L’année 2021 ne restera pas seulement marquée, dans le mouvement olympique, par l’organisation des premiers Jeux d’été reportés de douze mois. A l’heure du bilan, un phénomène pourrait bien occulter tout le reste : l’arrivée en force des femmes à la tête des comités nationaux olympiques.
Jeudi 11 novembre, le Mexique a connu un journée appelée à rester gravée dans l’histoire. María José Alcalá (photo ci-dessus), 49 ans, une ancienne plongeuse sélectionnée à quatre reprises aux Jeux d’été entre Séoul 1988 et Sydney 2000, a été élue à la présidence du comité national olympique. Une première en 98 ans d’existence de l’instance.
La victoire de María José Alcalá a été franche et sans nuance. A la tête d’une liste intitulée « Voy por México », elle a obtenu 87 voix, contre 46 bulletins pour sa rivale, elle aussi féminine, Norma Olivia González. Elle succèdera à Carlos Padilla Becerra, président du comité olympique mexicain depuis neuf ans.

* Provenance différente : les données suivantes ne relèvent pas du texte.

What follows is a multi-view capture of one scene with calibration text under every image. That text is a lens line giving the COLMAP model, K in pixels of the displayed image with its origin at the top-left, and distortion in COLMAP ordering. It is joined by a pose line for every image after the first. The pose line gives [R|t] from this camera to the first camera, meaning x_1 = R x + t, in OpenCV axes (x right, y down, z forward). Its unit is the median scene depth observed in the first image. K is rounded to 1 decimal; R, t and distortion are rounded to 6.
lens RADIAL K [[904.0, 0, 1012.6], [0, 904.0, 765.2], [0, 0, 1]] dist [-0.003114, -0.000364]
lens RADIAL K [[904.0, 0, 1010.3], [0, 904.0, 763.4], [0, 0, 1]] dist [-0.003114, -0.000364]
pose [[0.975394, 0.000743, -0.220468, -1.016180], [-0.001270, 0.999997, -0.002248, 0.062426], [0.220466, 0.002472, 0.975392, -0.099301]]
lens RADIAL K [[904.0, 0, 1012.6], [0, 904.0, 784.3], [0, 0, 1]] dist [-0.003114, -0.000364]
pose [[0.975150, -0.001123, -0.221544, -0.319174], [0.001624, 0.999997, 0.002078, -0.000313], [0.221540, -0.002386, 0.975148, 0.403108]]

Le résultat est historique pour le sport mexicain, mais pas seulement dans son résultat. Pour la première fois, deux femmes se disputaient la présidence. Pour la première fois, également, le scrutin s’est déroulé à bulletins secrets, et non plus à mains levées. L’élection a été organisée en présence d’un témoin envoyé par le CIO, Peré Miró, le directeur général adjoint de l’instance, invité par les dirigeants mexicains à superviser le processus électoral et en attester de la transparence.
María José Alcalá, titulaire d’une licence en droit, d’un master en administration publique et d’un master en organisations sportives, est une habituée des joutes électorales. Elle a été élue à la Chambre des députés, où elle préside la commission des sports.

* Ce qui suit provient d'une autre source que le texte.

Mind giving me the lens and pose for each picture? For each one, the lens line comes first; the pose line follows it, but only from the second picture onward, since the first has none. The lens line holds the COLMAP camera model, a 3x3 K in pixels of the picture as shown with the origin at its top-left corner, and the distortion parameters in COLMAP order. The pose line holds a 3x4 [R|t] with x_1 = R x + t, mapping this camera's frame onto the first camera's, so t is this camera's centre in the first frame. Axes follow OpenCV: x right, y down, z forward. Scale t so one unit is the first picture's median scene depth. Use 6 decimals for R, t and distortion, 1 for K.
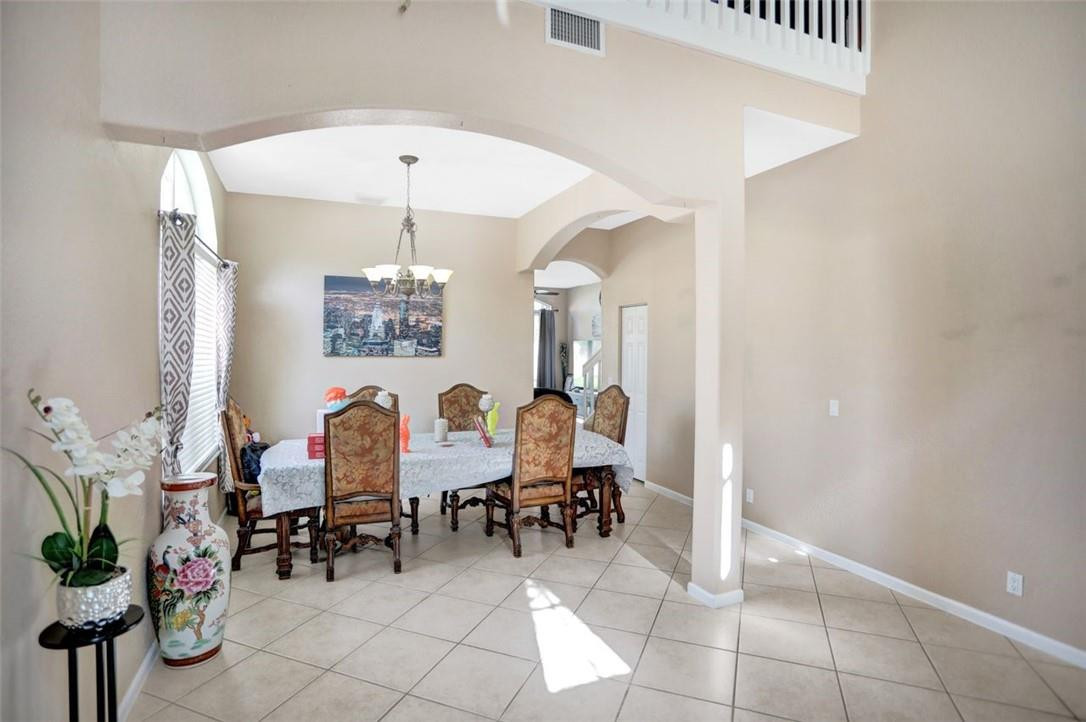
lens RADIAL K [[549.7, 0, 545.5], [0, 549.7, 345.1], [0, 0, 1]] dist [-0.094190, 0.046763]
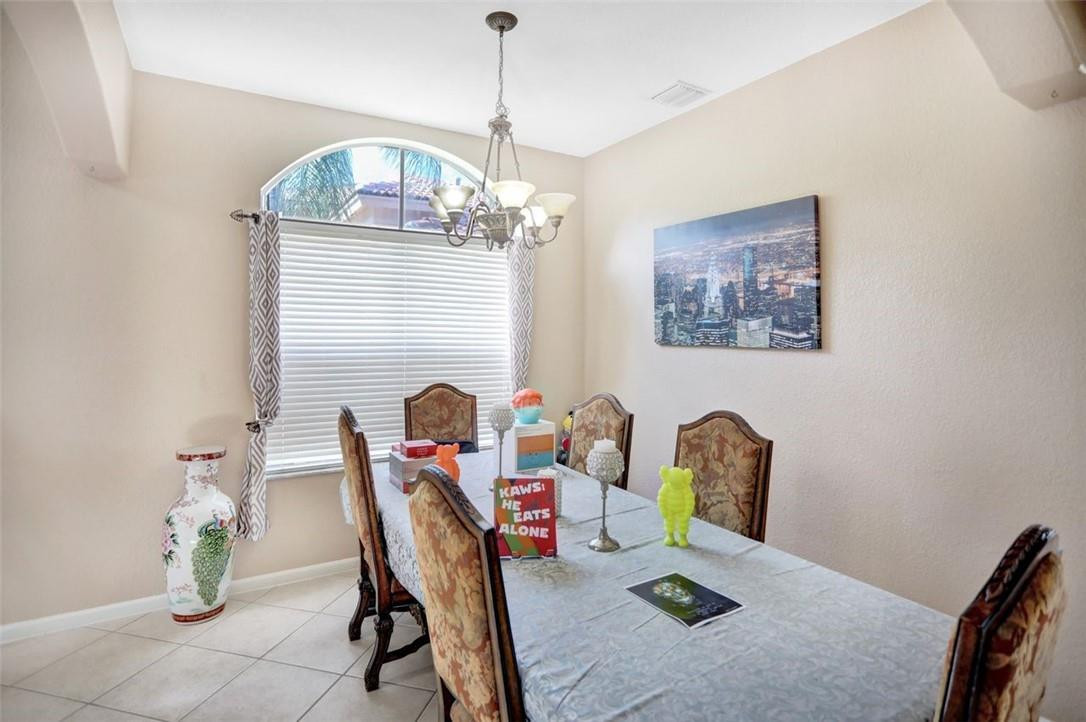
lens RADIAL K [[545.7, 0, 543.1], [0, 545.7, 314.1], [0, 0, 1]] dist [-0.046377, 0.000467]
pose [[0.142533, -0.034626, -0.989184, 0.256951], [0.003416, 0.999399, -0.034491, 0.004576], [0.989784, 0.001537, 0.142566, 0.741513]]
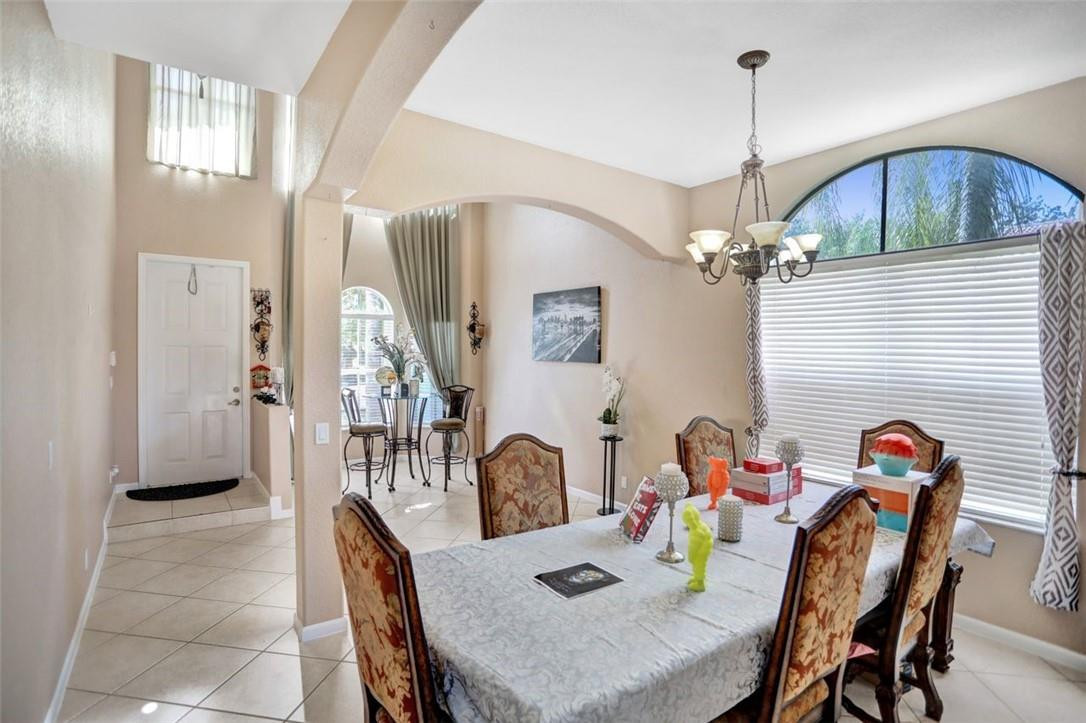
lens RADIAL K [[539.6, 0, 538.3], [0, 539.6, 368.1], [0, 0, 1]] dist [-0.080113, 0.035579]
pose [[-0.979565, -0.000205, -0.201127, 0.074013], [-0.007166, 0.999400, 0.033885, -0.007199], [0.201000, 0.034633, -0.978979, 1.202712]]
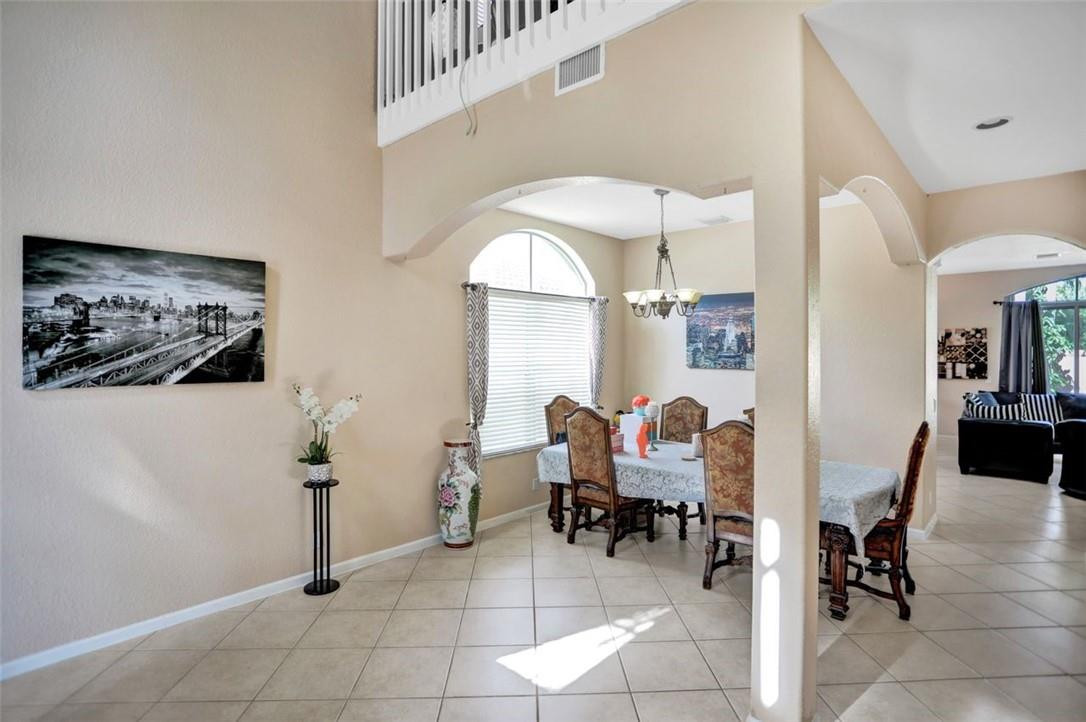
lens RADIAL K [[549.7, 0, 545.5], [0, 549.7, 345.1], [0, 0, 1]] dist [-0.094190, 0.046763]
pose [[0.405380, -0.006626, -0.914124, 0.503297], [0.004900, 0.999975, -0.005075, -0.021835], [0.914135, -0.002422, 0.405402, 0.261796]]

Hasard du calendrier : la victoire de l’ancienne plongeuse mexicaine est intervenue la même semaine où une autre femme à écrit l’histoire du mouvement olympique de son pays. L’ex judoka Yael Arad, 54 ans, première médaillée olympique depuis la création de l’Etat d’Israël (elle a décroché la médaille d’argent dans la catégorie des 61 kg aux Jeux de Barcelone en 1992), est devenue dimanche 7 novembre la première présidente du comité national olympique israélien. Elle était la seule candidate en lice pour le poste suprême.
Cette double victoire des femmes dans des comités nationaux olympiques n’a rien d’anecdotique. Elle confirme une tendance révélée notamment en France, avec le succès en juin dernier de Brigitte Henriques dans la course à la présidence du comité national olympique et sportif (CNOSF). Vice-présidente de la Fédération française de football (FFF), ancienne joueuse internationale, elle s’est imposée au premier tour de scrutin, avec 57,87 % des suffrages exprimés, face aux trois autres candidats : Thierry Rey (19,26 %), Emmanuelle Bonnet-Oulaldj (16,05 %), et Patrice Martin (6,82 %).
Comme au Mexique et en Israël, la victoire de Brigitte Henriques à la présidence du CNOSF a été historique. Les trois élections confirment une tendance forte dans le mouvement olympique : les femmes ne restent plus à la porte, elles tentent leur chance. Surtout, elles l’emportent.
Le phénomène n’est pas nouveau. Deux des comités nationaux olympiques les plus puissants au monde sont déjà passés dans le giron des femmes. L’ancienne rameuse Tricia Smith, membre du CIO, préside le Comité olympique canadien (COC) depuis 2015 et la démission forcée de Marcel Aubut, accusé de harcèlement sexuel. Aux Etats-Unis, Susanne Lyons préside le comité national olympique et paralympique (USOPC) depuis janvier 2019. Elle a succédé à Larry Probst.
Le phénomène peut-il pendre de l’épaisseur ? Probable. La récente élection au CNOSF, où deux des quatre candidats étaient des femmes, a démontré que les dirigeantes sportives ne rechignaient plus à se lancer dans la bataille. La tendance ne s’inversera plus.
En Belgique, l’ex pongiste Jean-Michel Saive a dû écarter une rivale féminine, l’ancienne judoka Heidi Rakels, pour succéder à Pierre-Olivier Beckers à la présidence du comité olympique et interfédéral (COIB).
En Allemagne, l’ancienne escrimeuse Claudia Bokel, ex présidente de la commission des athlètes du CIO, se présente le mois prochain à la tête du comité national olympique (DOSB). Elle n’est pas donnée favorite, mais sa victoire s’inscrirait dans le cours de l’histoire.